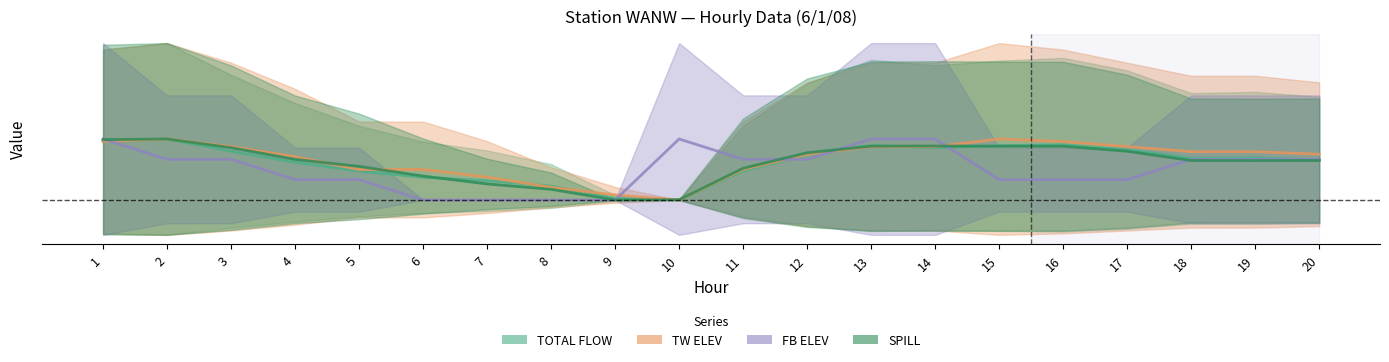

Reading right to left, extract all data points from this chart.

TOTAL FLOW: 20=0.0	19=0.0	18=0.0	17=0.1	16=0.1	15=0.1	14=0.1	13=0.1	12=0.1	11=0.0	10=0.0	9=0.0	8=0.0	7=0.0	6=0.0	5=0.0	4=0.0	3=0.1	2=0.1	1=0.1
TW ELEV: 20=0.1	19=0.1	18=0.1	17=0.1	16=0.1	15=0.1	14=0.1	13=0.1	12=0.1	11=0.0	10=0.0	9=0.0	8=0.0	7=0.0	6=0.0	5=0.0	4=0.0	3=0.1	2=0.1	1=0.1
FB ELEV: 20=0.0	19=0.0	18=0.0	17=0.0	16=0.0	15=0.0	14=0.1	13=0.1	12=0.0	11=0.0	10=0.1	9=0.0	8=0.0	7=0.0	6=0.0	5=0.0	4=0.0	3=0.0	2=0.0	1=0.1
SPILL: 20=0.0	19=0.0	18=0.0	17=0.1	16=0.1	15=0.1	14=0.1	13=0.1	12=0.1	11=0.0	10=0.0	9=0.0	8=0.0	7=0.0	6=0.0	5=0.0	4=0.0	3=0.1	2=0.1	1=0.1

--------------------------------

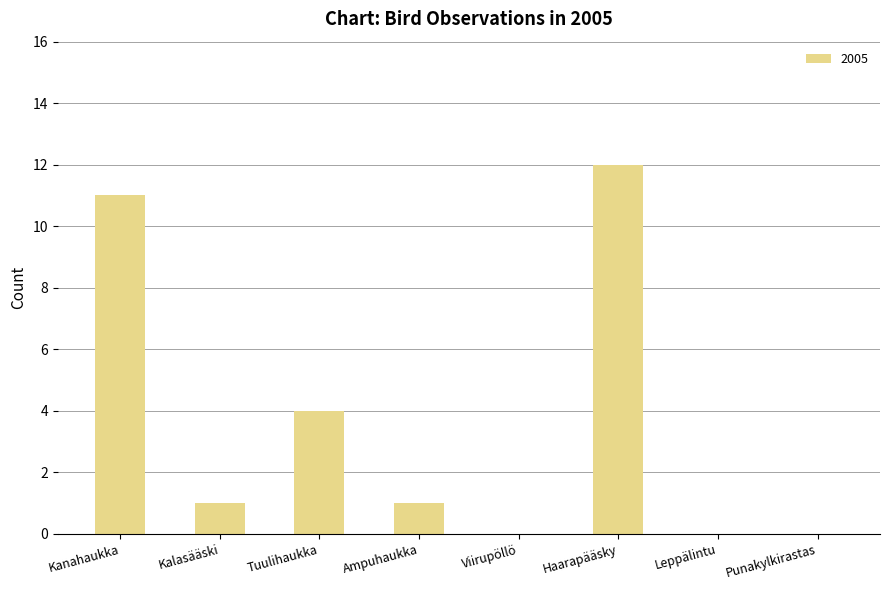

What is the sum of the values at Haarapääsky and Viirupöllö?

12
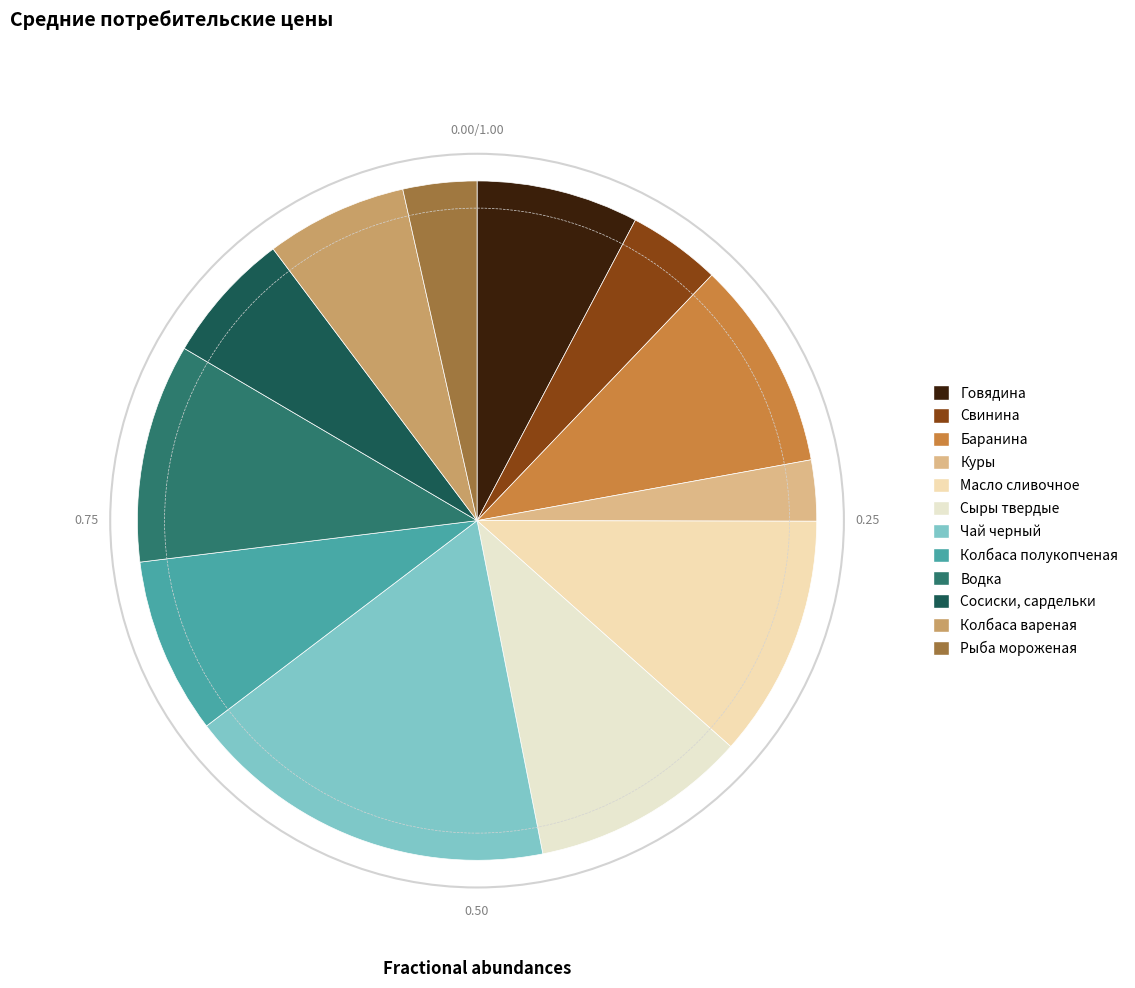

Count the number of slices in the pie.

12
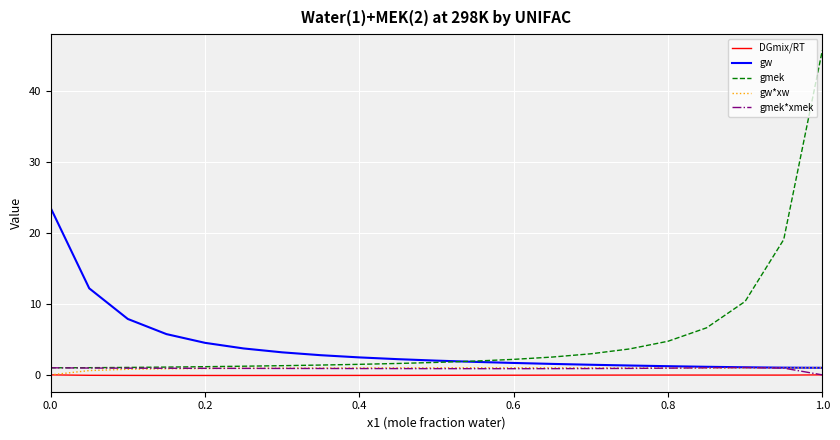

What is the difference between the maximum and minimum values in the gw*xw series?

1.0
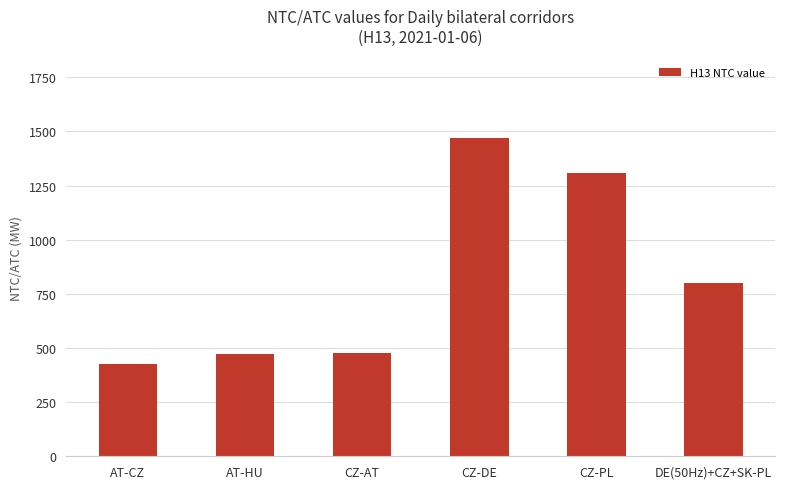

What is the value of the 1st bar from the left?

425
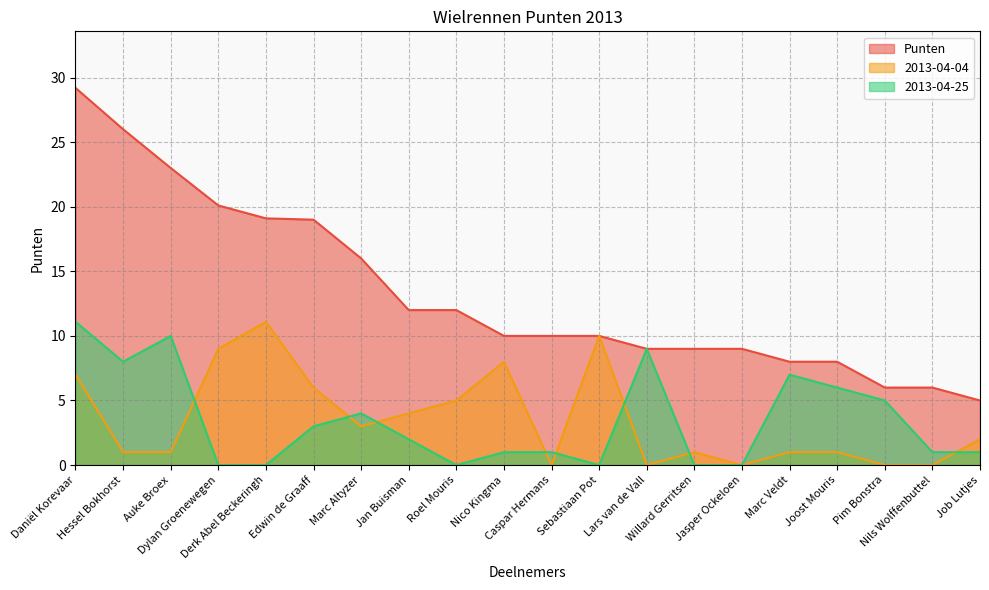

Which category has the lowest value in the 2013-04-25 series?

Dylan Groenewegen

--------------------------------

**WORK TO BE COMPLETED:**
Reproduce word for word the part of the listing that opens with the line containing "What is the value" and closes with the line containing "Dylan Groenewegen", including both of those lines. Leave the pictures out of your answer.

**RESULT OF THIS EXERCISE:**
What is the value of the 1st bar from the left?

425

Which category has the lowest value in the 2013-04-25 series?

Dylan Groenewegen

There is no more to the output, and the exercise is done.